Obviously, someone at ABC took a long look at the pilot and decided the project needed some drastic changes. Usually, that's a horrible sign, but with Brothers & Sisters it's too early to tell.
The new version definitely is easier to follow than the original pilot, which threw all of the characters at you in a frenzied and confusing opening 10 minutes.
Flockhart stars as Kitty Walker, a right-wing radio host in New York who gets lured back to Los Angeles to interview for a TV gig that she initially is sure she doesn't want.
To her great surprise, Kitty finds herself intrigued by the TV job. The complication is that the bulk of her family is in L.A., including her estranged mom (Field), her dad (Tom Skerritt), her sister (Rachel Griffiths) and an assortment of brothers that we have trouble keeping straight (one of them is gay, actually, but the pun is unintentional).
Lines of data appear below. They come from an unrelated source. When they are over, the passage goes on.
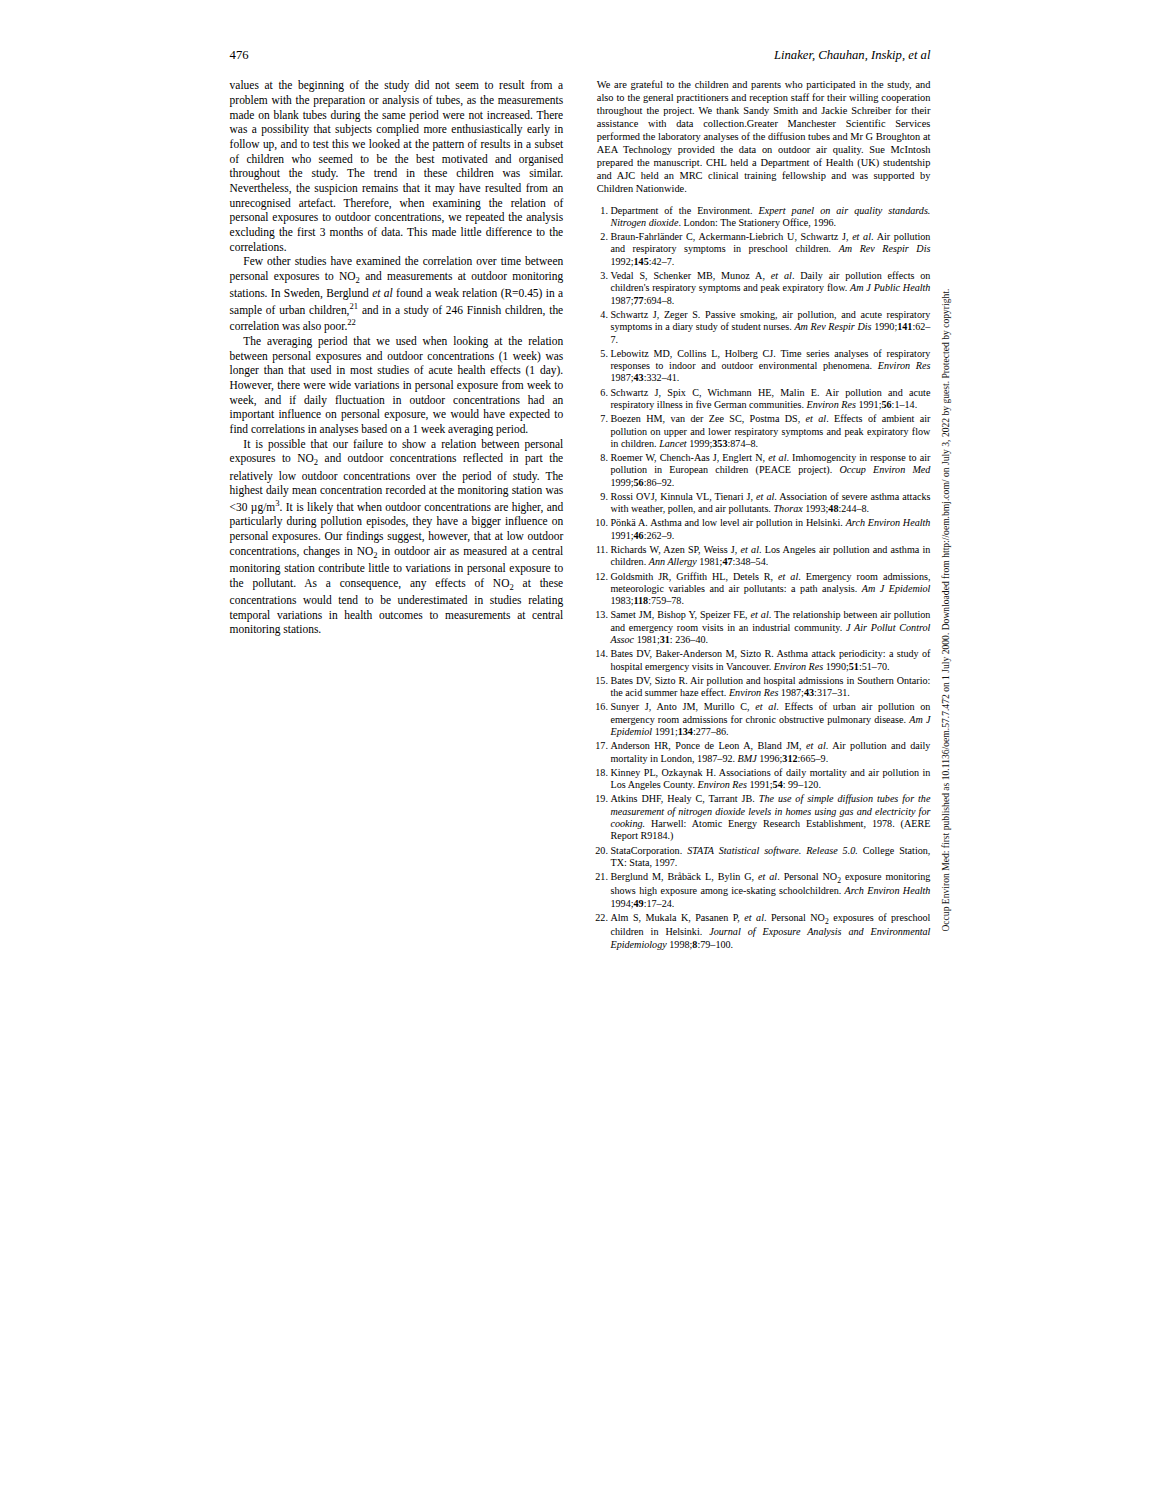476 Linaker, Chauhan, Inskip, et al
values at the beginning of the study did not seem to result from a problem with the preparation or analysis of tubes, as the measurements made on blank tubes during the same period were not increased. There was a possibility that subjects complied more enthusiastically early in follow up, and to test this we looked at the pattern of results in a subset of children who seemed to be the best motivated and organised throughout the study. The trend in these children was similar. Nevertheless, the suspicion remains that it may have resulted from an unrecognised artefact. Therefore, when examining the relation of personal exposures to outdoor concentrations, we repeated the analysis excluding the first 3 months of data. This made little difference to the correlations.
Few other studies have examined the correlation over time between personal exposures to NO2 and measurements at outdoor monitoring stations. In Sweden, Berglund et al found a weak relation (R=0.45) in a sample of urban children,21 and in a study of 246 Finnish children, the correlation was also poor.22
The averaging period that we used when looking at the relation between personal exposures and outdoor concentrations (1 week) was longer than that used in most studies of acute health effects (1 day). However, there were wide variations in personal exposure from week to week, and if daily fluctuation in outdoor concentrations had an important influence on personal exposure, we would have expected to find correlations in analyses based on a 1 week averaging period.
It is possible that our failure to show a relation between personal exposures to NO2 and outdoor concentrations reflected in part the relatively low outdoor concentrations over the period of study. The highest daily mean concentration recorded at the monitoring station was <30 µg/m3. It is likely that when outdoor concentrations are higher, and particularly during pollution episodes, they have a bigger influence on personal exposures. Our findings suggest, however, that at low outdoor concentrations, changes in NO2 in outdoor air as measured at a central monitoring station contribute little to variations in personal exposure to the pollutant. As a consequence, any effects of NO2 at these concentrations would tend to be underestimated in studies relating temporal variations in health outcomes to measurements at central monitoring stations.
We are grateful to the children and parents who participated in the study, and also to the general practitioners and reception staff for their willing cooperation throughout the project. We thank Sandy Smith and Jackie Schreiber for their assistance with data collection.Greater Manchester Scientific Services performed the laboratory analyses of the diffusion tubes and Mr G Broughton at AEA Technology provided the data on outdoor air quality. Sue McIntosh prepared the manuscript. CHL held a Department of Health (UK) studentship and AJC held an MRC clinical training fellowship and was supported by Children Nationwide.
Department of the Environment. Expert panel on air quality standards. Nitrogen dioxide. London: The Stationery Office, 1996.
Braun-Fahrländer C, Ackermann-Liebrich U, Schwartz J, et al. Air pollution and respiratory symptoms in preschool children. Am Rev Respir Dis 1992;145:42–7.
Vedal S, Schenker MB, Munoz A, et al. Daily air pollution effects on children's respiratory symptoms and peak expiratory flow. Am J Public Health 1987;77:694–8.
Schwartz J, Zeger S. Passive smoking, air pollution, and acute respiratory symptoms in a diary study of student nurses. Am Rev Respir Dis 1990;141:62–7.
Lebowitz MD, Collins L, Holberg CJ. Time series analyses of respiratory responses to indoor and outdoor environmental phenomena. Environ Res 1987;43:332–41.
Schwartz J, Spix C, Wichmann HE, Malin E. Air pollution and acute respiratory illness in five German communities. Environ Res 1991;56:1–14.
Boezen HM, van der Zee SC, Postma DS, et al. Effects of ambient air pollution on upper and lower respiratory symptoms and peak expiratory flow in children. Lancet 1999;353:874–8.
Roemer W, Chench-Aas J, Englert N, et al. Imhomogencity in response to air pollution in European children (PEACE project). Occup Environ Med 1999;56:86–92.
Rossi OVJ, Kinnula VL, Tienari J, et al. Association of severe asthma attacks with weather, pollen, and air pollutants. Thorax 1993;48:244–8.
Pönkä A. Asthma and low level air pollution in Helsinki. Arch Environ Health 1991;46:262–9.
Richards W, Azen SP, Weiss J, et al. Los Angeles air pollution and asthma in children. Ann Allergy 1981;47:348–54.
Goldsmith JR, Griffith HL, Detels R, et al. Emergency room admissions, meteorologic variables and air pollutants: a path analysis. Am J Epidemiol 1983;118:759–78.
Samet JM, Bishop Y, Speizer FE, et al. The relationship between air pollution and emergency room visits in an industrial community. J Air Pollut Control Assoc 1981;31: 236–40.
Bates DV, Baker-Anderson M, Sizto R. Asthma attack periodicity: a study of hospital emergency visits in Vancouver. Environ Res 1990;51:51–70.
Bates DV, Sizto R. Air pollution and hospital admissions in Southern Ontario: the acid summer haze effect. Environ Res 1987;43:317–31.
Sunyer J, Anto JM, Murillo C, et al. Effects of urban air pollution on emergency room admissions for chronic obstructive pulmonary disease. Am J Epidemiol 1991;134:277–86.
Anderson HR, Ponce de Leon A, Bland JM, et al. Air pollution and daily mortality in London, 1987–92. BMJ 1996;312:665–9.
Kinney PL, Ozkaynak H. Associations of daily mortality and air pollution in Los Angeles County. Environ Res 1991;54: 99–120.
Atkins DHF, Healy C, Tarrant JB. The use of simple diffusion tubes for the measurement of nitrogen dioxide levels in homes using gas and electricity for cooking. Harwell: Atomic Energy Research Establishment, 1978. (AERE Report R9184.)
StataCorporation. STATA Statistical software. Release 5.0. College Station, TX: Stata, 1997.
Berglund M, Bråbäck L, Bylin G, et al. Personal NO2 exposure monitoring shows high exposure among ice-skating schoolchildren. Arch Environ Health 1994;49:17–24.
Alm S, Mukala K, Pasanen P, et al. Personal NO2 exposures of preschool children in Helsinki. Journal of Exposure Analysis and Environmental Epidemiology 1998;8:79–100.
Occup Environ Med: first published as 10.1136/oem.57.7.472 on 1 July 2000. Downloaded from http://oem.bmj.com/ on July 3, 2022 by guest. Protected by copyright.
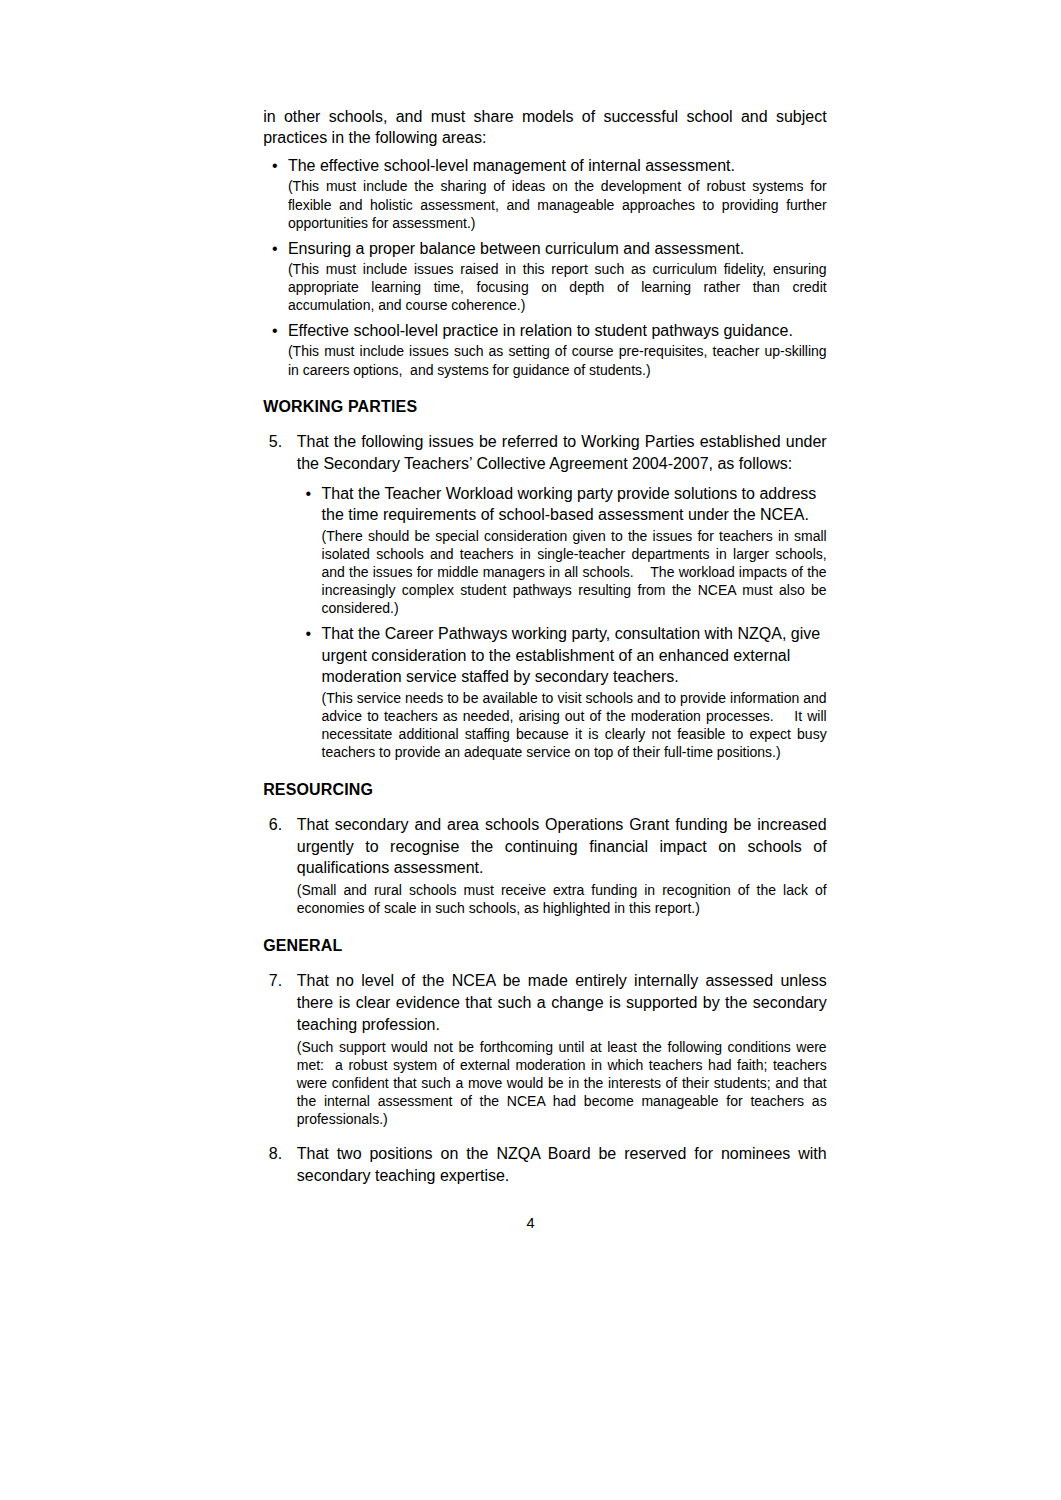in other schools, and must share models of successful school and subject practices in the following areas:
The effective school-level management of internal assessment.
(This must include the sharing of ideas on the development of robust systems for flexible and holistic assessment, and manageable approaches to providing further opportunities for assessment.)
Ensuring a proper balance between curriculum and assessment.
(This must include issues raised in this report such as curriculum fidelity, ensuring appropriate learning time, focusing on depth of learning rather than credit accumulation, and course coherence.)
Effective school-level practice in relation to student pathways guidance.
(This must include issues such as setting of course pre-requisites, teacher up-skilling in careers options, and systems for guidance of students.)
WORKING PARTIES
That the following issues be referred to Working Parties established under the Secondary Teachers’ Collective Agreement 2004-2007, as follows:
That the Teacher Workload working party provide solutions to address the time requirements of school-based assessment under the NCEA.
(There should be special consideration given to the issues for teachers in small isolated schools and teachers in single-teacher departments in larger schools, and the issues for middle managers in all schools. The workload impacts of the increasingly complex student pathways resulting from the NCEA must also be considered.)
That the Career Pathways working party, consultation with NZQA, give urgent consideration to the establishment of an enhanced external moderation service staffed by secondary teachers.
(This service needs to be available to visit schools and to provide information and advice to teachers as needed, arising out of the moderation processes. It will necessitate additional staffing because it is clearly not feasible to expect busy teachers to provide an adequate service on top of their full-time positions.)
RESOURCING
That secondary and area schools Operations Grant funding be increased urgently to recognise the continuing financial impact on schools of qualifications assessment.
(Small and rural schools must receive extra funding in recognition of the lack of economies of scale in such schools, as highlighted in this report.)
GENERAL
That no level of the NCEA be made entirely internally assessed unless there is clear evidence that such a change is supported by the secondary teaching profession.
(Such support would not be forthcoming until at least the following conditions were met: a robust system of external moderation in which teachers had faith; teachers were confident that such a move would be in the interests of their students; and that the internal assessment of the NCEA had become manageable for teachers as professionals.)
That two positions on the NZQA Board be reserved for nominees with secondary teaching expertise.
4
Without ruining anything, a substantial event occurs at the very end of the episode tonight which occurred fairly early in the original pilot.
Thus, the focus of the two shows is decidedly different.
Also, the show tonight includes far more scenes and storylines for Griffiths, who you'll recall as the most screwy of many screwy characters on Six Feet Under.
One funny scene that survived both the original and the altered versions of Brothers & Sisters has Flockhart's character accusing one of her male siblings of being too skinny. You find yourself waiting for the zinger directed back at the notoriously bone-thin Flockhart, but apparently the exchange is not being played for laughs.
As a quasi-whiny but quasi-intriguing adult drama directed at the Ally McBeal/Desperate Housewives/Grey's Anatomy crowd, Brothers & Sisters definitely has the potential to succeed, as long as it doesn't get too overwrought.
ABC has placed Brothers & Sisters in the attractive timeslot that made Grey's Anatomy such a hit. Brothers & Sisters follows Desperate Housewives (which returns tonight at 9 p.m.), with Grey's Anatomy moved to Thursdays to try to take a bite out of CSI: Crime Scene Investigation on CBS.
In Canada, Desperate Housewives is on CTV while Global has Brothers & Sisters. CTV has placed the NBC-produced Studio 60 On The Sunset Strip opposite Brothers & Sisters in Canada but, honestly, Studio 60 seems like more of a Tuesday-at-9 kind of show than a Sunday-at-10 kind of show.
Regardless, if you used to watch Grey's Anatomy before hitting the sack on Sunday nights, there's a good chance you'll warm to Brothers & Sisters in the same slot.
Extreme makeover or not, ABC is banking on extremely high ratings.